炙熱而至冷冽、光明而至黑暗,白黑矮星衰變完成前的轉瞬光芒——灰矮星Gray Dwarf Star。
時代下的青年,面對著愁雲慘霧的未來試著回想昨日的歡愉,卻又想不起什麼。在實驗與遊戲之際,生產出現在的樣貌。
無力照亮一個星系,無力給行星溫暖與生命,在燃燒了所有一切之後,在被黑暗吞沒之前,僅存的那一瞬間。
團員組成為基本的四人搖滾編制,由主唱兼吉他手鄭敬儒、吉他手楊尚樺、貝斯手謝俊彥及鼓手陸浩釗組成。

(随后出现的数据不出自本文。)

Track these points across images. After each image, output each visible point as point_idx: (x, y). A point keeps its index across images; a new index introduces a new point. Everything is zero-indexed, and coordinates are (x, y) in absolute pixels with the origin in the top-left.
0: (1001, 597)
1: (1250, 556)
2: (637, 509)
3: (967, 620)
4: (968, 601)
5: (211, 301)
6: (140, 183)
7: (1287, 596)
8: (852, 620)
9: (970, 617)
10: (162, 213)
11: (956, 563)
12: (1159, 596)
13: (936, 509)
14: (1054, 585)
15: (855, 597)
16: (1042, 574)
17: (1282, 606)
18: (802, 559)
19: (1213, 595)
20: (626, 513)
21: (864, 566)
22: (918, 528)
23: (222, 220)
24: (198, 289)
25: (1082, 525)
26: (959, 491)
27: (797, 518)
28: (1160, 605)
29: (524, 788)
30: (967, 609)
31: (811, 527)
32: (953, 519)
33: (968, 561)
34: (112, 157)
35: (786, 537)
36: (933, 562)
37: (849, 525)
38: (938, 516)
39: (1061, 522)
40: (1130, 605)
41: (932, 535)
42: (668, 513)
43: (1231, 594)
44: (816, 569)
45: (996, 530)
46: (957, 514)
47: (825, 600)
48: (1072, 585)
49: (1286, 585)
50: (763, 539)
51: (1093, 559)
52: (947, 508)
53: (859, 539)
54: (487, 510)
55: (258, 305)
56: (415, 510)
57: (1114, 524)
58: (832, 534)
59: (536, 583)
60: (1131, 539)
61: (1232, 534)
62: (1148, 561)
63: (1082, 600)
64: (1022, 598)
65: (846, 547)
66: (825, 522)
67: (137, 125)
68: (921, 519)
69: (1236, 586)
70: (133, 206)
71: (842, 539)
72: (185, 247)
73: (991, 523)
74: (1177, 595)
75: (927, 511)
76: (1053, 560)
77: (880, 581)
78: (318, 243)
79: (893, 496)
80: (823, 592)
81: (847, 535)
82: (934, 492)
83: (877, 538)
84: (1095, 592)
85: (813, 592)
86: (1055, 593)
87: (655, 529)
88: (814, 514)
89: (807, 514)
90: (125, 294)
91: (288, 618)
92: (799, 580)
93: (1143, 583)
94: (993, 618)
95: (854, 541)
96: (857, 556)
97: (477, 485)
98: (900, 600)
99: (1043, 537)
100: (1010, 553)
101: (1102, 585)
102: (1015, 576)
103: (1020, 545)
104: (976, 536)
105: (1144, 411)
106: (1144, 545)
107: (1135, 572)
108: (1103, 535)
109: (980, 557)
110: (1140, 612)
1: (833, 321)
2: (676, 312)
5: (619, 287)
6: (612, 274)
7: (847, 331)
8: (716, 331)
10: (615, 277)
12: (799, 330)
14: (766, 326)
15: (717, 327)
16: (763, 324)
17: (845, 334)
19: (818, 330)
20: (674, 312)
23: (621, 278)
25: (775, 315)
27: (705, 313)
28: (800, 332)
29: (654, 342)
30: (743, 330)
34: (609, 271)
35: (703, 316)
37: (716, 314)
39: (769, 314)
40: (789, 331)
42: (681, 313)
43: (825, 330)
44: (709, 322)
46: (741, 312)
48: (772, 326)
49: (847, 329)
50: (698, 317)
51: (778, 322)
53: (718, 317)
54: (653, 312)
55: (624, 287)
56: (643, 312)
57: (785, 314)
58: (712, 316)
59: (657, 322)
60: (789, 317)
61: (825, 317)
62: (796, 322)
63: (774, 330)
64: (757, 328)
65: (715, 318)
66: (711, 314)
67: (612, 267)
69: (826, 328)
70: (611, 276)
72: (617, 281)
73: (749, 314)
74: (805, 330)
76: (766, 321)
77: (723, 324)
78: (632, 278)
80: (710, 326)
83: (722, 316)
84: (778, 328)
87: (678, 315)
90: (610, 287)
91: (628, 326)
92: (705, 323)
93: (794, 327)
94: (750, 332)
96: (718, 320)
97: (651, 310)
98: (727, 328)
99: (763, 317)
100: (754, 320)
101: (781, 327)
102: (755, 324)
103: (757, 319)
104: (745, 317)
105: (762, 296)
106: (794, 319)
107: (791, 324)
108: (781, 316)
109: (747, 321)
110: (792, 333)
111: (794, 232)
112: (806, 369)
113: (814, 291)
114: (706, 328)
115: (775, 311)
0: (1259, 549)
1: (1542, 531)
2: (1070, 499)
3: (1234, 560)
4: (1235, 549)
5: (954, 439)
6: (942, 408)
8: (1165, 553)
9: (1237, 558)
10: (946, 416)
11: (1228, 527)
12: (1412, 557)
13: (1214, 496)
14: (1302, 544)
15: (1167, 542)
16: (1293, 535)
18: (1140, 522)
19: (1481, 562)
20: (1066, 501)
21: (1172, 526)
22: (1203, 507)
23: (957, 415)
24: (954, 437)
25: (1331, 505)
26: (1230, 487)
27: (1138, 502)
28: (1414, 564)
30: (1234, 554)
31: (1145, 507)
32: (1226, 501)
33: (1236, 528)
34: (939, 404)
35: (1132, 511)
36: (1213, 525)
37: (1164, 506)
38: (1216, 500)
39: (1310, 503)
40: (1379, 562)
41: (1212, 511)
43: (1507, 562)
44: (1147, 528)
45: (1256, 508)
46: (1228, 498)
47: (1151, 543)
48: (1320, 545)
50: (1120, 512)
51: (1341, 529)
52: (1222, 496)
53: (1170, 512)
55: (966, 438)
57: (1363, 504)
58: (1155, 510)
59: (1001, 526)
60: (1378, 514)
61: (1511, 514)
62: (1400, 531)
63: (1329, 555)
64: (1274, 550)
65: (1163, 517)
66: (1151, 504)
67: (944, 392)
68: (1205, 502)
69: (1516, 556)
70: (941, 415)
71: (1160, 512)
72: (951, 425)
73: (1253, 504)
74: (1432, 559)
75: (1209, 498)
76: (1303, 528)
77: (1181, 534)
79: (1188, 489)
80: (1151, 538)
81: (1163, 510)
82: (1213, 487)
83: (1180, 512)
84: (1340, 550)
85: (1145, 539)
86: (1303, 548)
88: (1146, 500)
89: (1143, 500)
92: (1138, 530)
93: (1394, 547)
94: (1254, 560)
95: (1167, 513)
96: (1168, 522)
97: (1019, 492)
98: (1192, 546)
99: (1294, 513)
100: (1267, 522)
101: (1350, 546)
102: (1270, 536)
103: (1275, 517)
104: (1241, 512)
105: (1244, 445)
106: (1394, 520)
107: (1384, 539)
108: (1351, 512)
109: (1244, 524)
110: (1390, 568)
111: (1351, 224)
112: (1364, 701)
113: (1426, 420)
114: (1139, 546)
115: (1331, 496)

音樂往往是世代的縮影投射,透徹地體現了當代人們的所思所想,筆者與身邊的同儕們都正處於青黃不接的青年時期。面對世界,我們正嘗試逃脫思想的蒙昧,建立屬於自己的認知架構;面對生活,我們雖不斷被上一輩的人耳提面命,必須擔起更多的責任,卻又依然被當成小孩般看待,不被信任。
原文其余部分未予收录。